Shanghai skyline with groceries. Image by some bored, locked down Shanghainese.

Everybody was complaning about the absolute clusterfuck that were Shanghai pandemic logistics. Every day there were new articles on WeChat that were furiously shared by Chinese netizens, only to see them “harmonized” (i.e. censored) a few hours later. The straw that broke the camel’s back was a video titled The Voices of April (here with English subtitles) in which there were several extracts from real phone conversations. People saying that they didn’t have any food left; a mother crying for help because her child had a fever; a 90 year old man who needed to go to the hospital phoning his community representative, who subsequently told him he was desperate and couldn’t do anything to help him as his superiors were not answering him. But also neighbours helping each other, and police and voluntaries trying to do their best. People who watched it were absolutely in tears (I was, too). When this video, which was not saying anything against the government and didn’t include anything that wasn’t true was deleted, one time after another, because many people reuploaded it, everybody was super angry (although only online, of course, no one went outside to light fires) and started looking for ways to bypass the censorship while talking about the video. One of my WeChat contacts shared a (very timely) video in which Hua Chunying, of the Chinese Ministry of Foreign Affairs, says: “There are 1.4 billion people in China and each of them has their own brain and their own opinions, and each of them also has the right to express their opinions on the internet”. Just WOW, whoever remembered that video and shared it at that precise moment was a frigging genius, haha. By the way, Hua Chunying was referring to that time when Chinese internet users were bashing the clothes brand H&M because they announced they would not be using cotton from Xinjiang.

Message you get in WeChat when trying to open an article that has been “harmonized”.

There was also the fact that everybody who was positive, including very old and disabled people, was sent to a “quarantine camp” even if they were asymptomatic. It seems also close contacts, which were not positive (yet) were sent there (and ended up being positive, of course). In those camps the conditions were quite bad, to say the least, and it seems there wasn’t even any medical staff checking on people. Oh, and at the beginning some brilliant mind thought it was a good idea to put positive children in quarantine alone, away from their negative parents. And then fences started to be erected blocking buildings’ doors (not a fire risk, at all) or in the streets, in case people had not noticed there are actually in lockdown jail.
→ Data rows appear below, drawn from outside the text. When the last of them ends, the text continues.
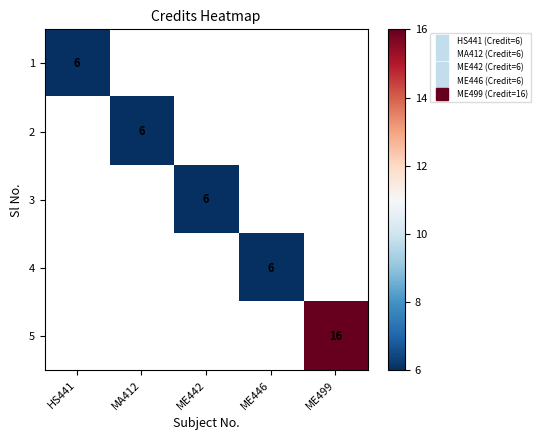

Between HS441 and MA412, which is larger?

MA412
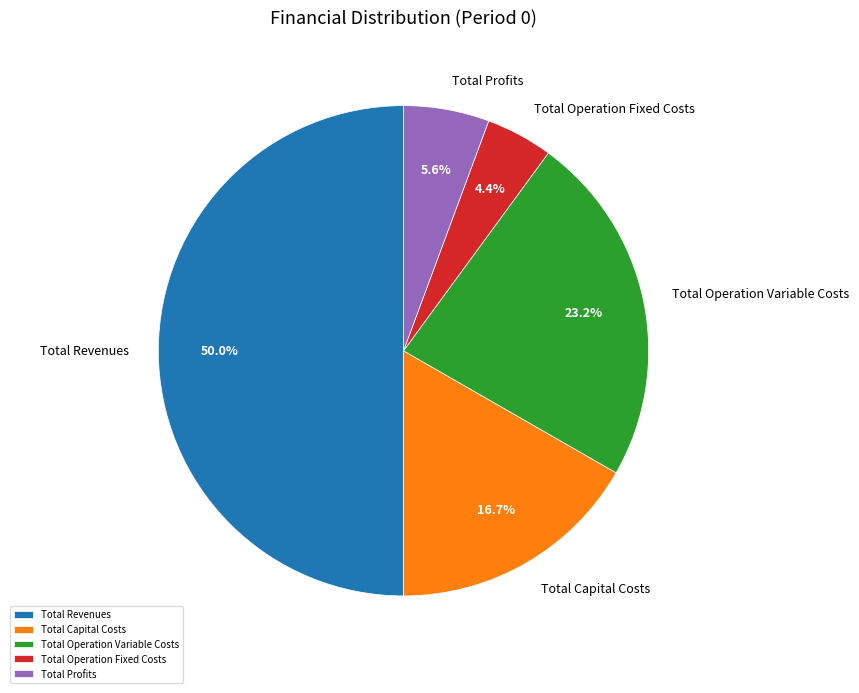

To the nearest percent, what is the difference between the Total Capital Costs and Total Revenues slice percentages?

33%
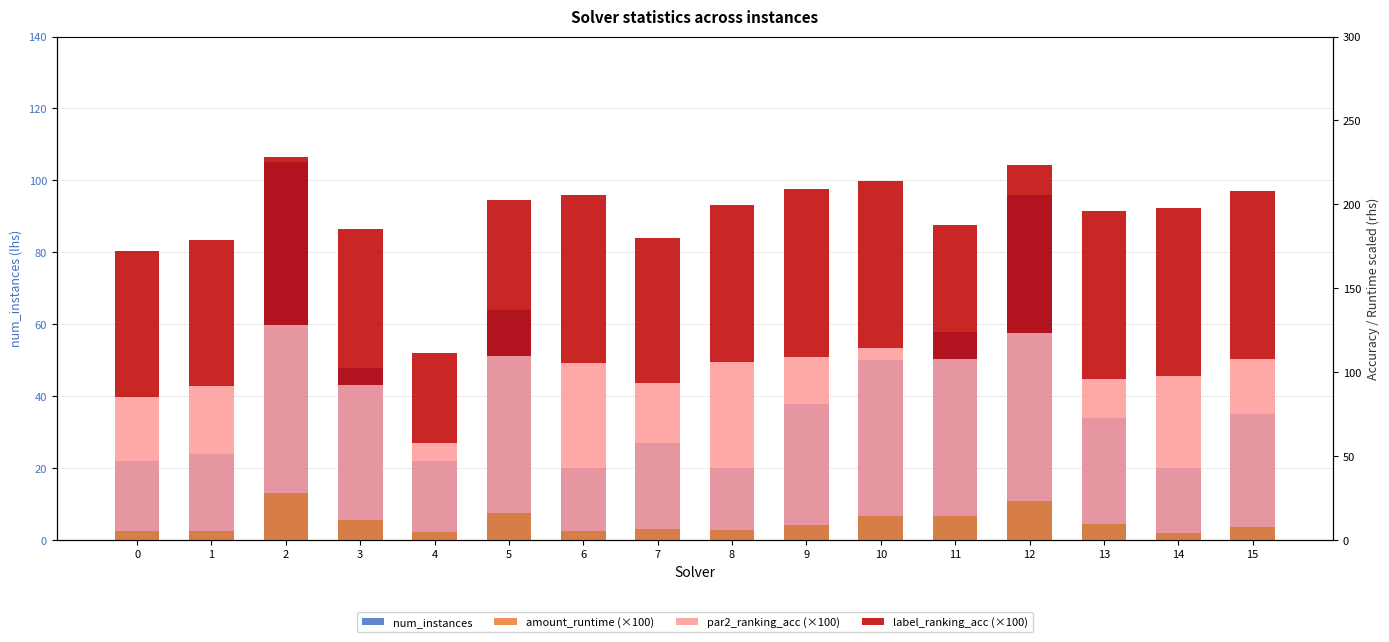

List the series in order of their peak value, highest first.

num_instances, label_ranking_acc (×100), par2_ranking_acc (×100), amount_runtime (×100)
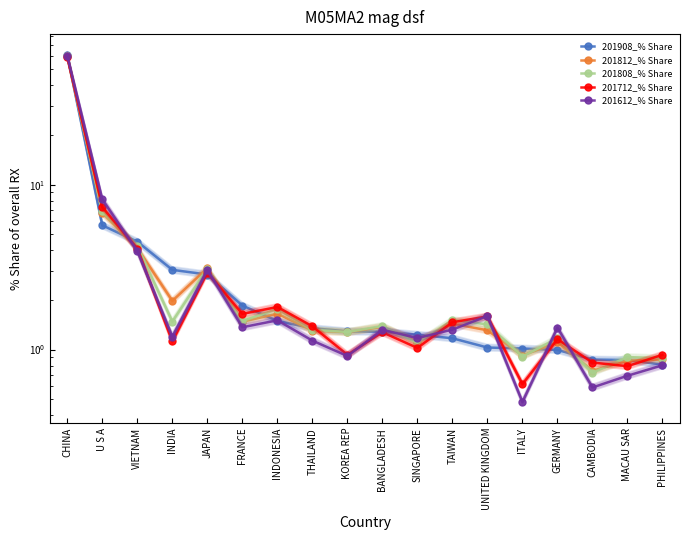

At which category does the chart reach its minimum across all series?

ITALY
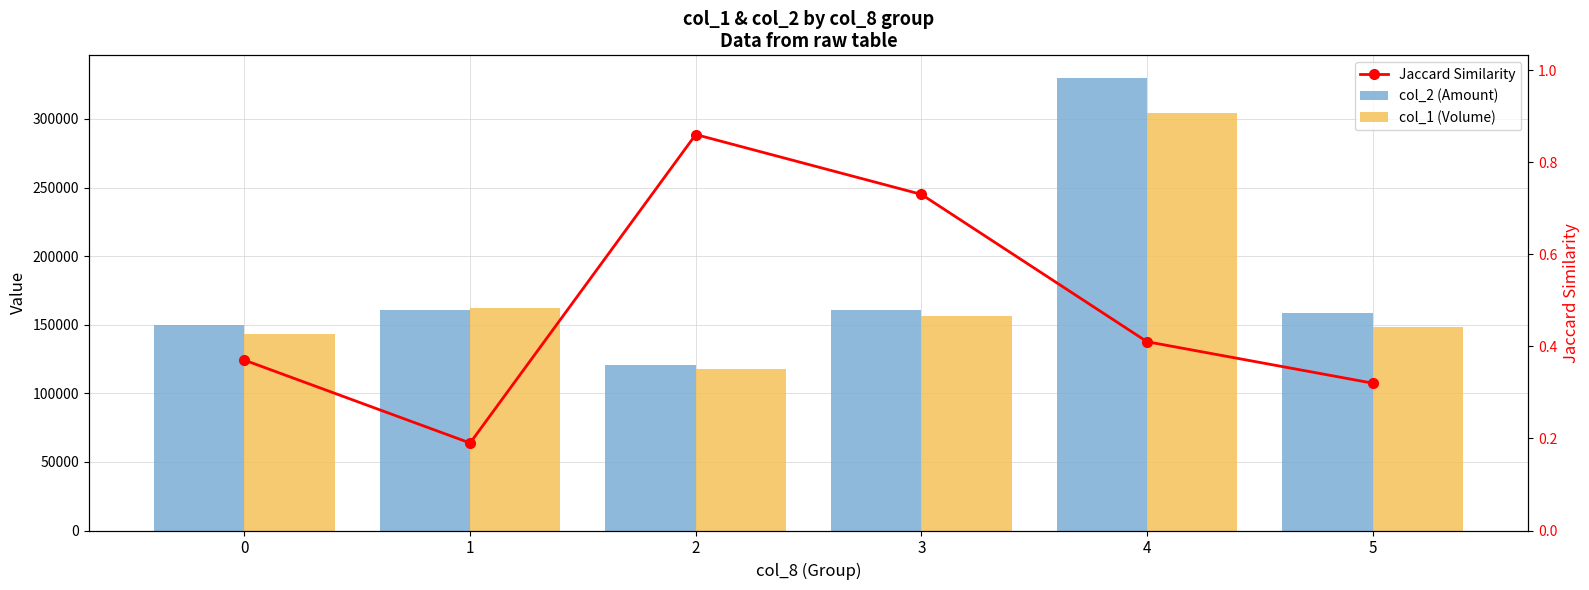

At 1, list the series in order from smallest to largest.

Jaccard Similarity, col_2 (Amount), col_1 (Volume)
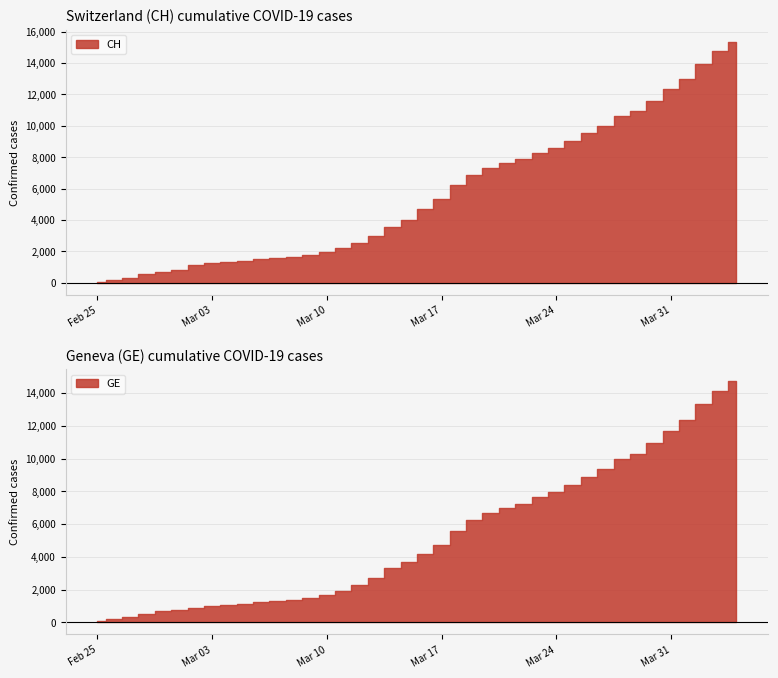

What is the label of the 27th point from the right?

2020-03-09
The truth is, when I reread all that I have just written, I wonder how Shanghai residents are so patient. I think I would have killed someone by now if I was there (or maybe I would phone a poor volunteer and say the word “fuck” 30 times, like this German man).

And now it seems the story is starting in Beijing… but I am sure they have learned their lesson and the mistakes made in Shanghai will not be repeated. Let’s hope so, because it surely doesn’t look like China is going to change strategy any time soon… at least not until the CCP’s meeting in October or November when Xi Jinping is going to be “reelected” for an unprecedented third term.

Many people in Suzhou (which is 80 km away from Shanghai) are documenting their mass COVID tests every day. A colleague shared this picture of her 30th test.